*Exercise prompt*.
Retype, without any change, the lines starting with the line that contains "Cibo e cucina – Ricette per polpo" and going on through the line that contains "Cibo e cucina – Ricette per risotto", both of those lines included.
───── Data excerpts
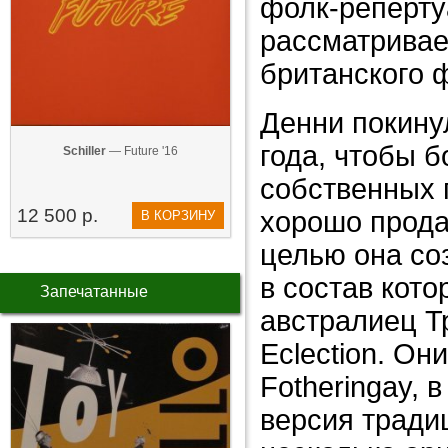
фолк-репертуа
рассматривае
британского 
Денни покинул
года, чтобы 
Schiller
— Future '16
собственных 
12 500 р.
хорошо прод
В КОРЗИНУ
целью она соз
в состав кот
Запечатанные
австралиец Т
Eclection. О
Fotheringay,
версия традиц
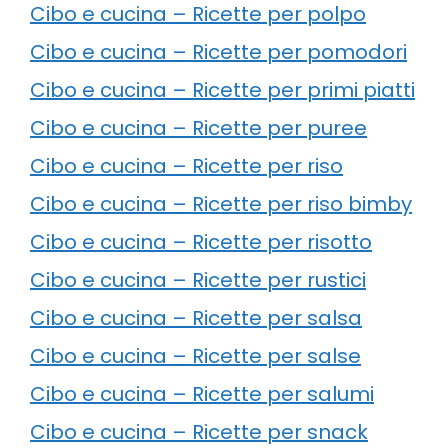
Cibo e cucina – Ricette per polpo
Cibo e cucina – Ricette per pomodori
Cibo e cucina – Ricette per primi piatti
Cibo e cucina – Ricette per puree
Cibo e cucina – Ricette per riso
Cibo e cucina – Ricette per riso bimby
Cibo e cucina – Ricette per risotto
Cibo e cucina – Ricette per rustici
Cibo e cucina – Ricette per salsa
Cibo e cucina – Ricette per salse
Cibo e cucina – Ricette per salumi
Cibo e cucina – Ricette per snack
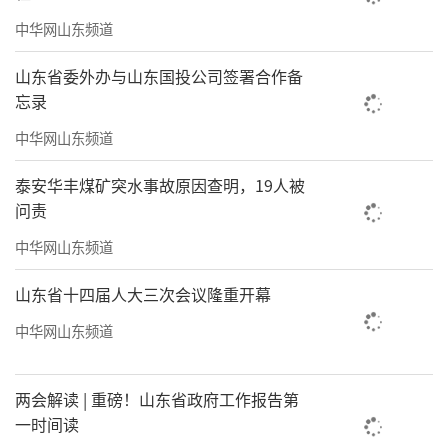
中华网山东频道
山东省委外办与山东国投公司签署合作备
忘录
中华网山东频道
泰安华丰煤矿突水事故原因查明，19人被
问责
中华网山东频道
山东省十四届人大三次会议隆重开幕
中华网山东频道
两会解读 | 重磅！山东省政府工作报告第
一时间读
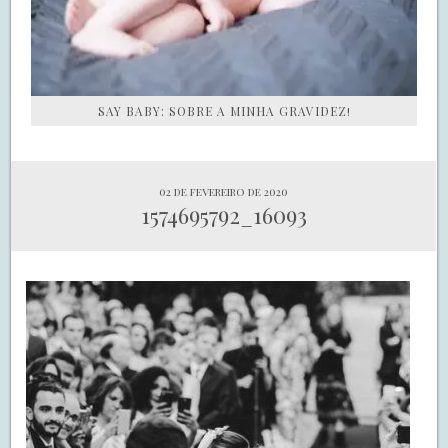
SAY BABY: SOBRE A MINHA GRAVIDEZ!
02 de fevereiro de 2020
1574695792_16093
──────────
───── Data excerpts
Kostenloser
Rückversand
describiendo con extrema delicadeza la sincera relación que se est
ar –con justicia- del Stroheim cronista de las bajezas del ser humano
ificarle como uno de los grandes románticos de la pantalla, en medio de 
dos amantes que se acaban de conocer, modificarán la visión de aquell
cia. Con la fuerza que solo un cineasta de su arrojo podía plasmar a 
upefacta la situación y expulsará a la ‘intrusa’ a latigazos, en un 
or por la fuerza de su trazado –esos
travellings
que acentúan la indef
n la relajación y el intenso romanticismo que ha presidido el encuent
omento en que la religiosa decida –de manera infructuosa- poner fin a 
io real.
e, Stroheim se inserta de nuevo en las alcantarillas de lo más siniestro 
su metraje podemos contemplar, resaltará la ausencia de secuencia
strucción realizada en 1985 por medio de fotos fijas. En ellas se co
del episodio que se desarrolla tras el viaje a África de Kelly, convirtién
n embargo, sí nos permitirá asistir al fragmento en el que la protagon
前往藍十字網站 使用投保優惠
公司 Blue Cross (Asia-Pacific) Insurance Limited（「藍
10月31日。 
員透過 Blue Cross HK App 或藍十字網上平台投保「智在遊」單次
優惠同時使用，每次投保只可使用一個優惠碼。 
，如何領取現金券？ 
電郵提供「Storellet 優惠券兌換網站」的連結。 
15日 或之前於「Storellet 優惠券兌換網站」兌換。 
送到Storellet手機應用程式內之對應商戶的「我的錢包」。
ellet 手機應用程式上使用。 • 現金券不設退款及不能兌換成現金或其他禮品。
──────────
*Reply*.
Cibo e cucina – Ricette per polpo
Cibo e cucina – Ricette per pomodori
Cibo e cucina – Ricette per primi piatti
Cibo e cucina – Ricette per puree
Cibo e cucina – Ricette per riso
Cibo e cucina – Ricette per riso bimby
Cibo e cucina – Ricette per risotto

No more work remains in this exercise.